Records drawn from a dataset
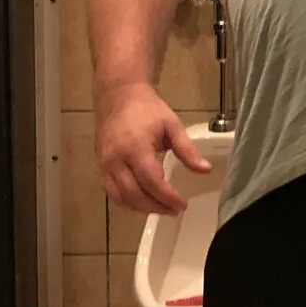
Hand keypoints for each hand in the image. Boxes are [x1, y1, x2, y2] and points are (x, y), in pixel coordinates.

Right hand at [95, 82, 210, 214]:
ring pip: (120, 197)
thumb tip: (205, 170)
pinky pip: (111, 192)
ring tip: (162, 209)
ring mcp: (105, 164)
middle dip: (156, 207)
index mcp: (135, 147)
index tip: (182, 204)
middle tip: (174, 210)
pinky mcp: (100, 166)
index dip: (168, 197)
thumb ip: (187, 150)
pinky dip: (127, 203)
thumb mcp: (172, 125)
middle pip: (134, 194)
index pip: (152, 181)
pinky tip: (143, 204)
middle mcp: (116, 159)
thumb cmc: (147, 109)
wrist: (118, 95)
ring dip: (142, 209)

» Required work
Among the records above, find each line holding "thumb" and list it.

» Task output
thumb tip: (205, 170)
thumb ip: (187, 150)
thumb mcp: (172, 125)
thumb cmc: (147, 109)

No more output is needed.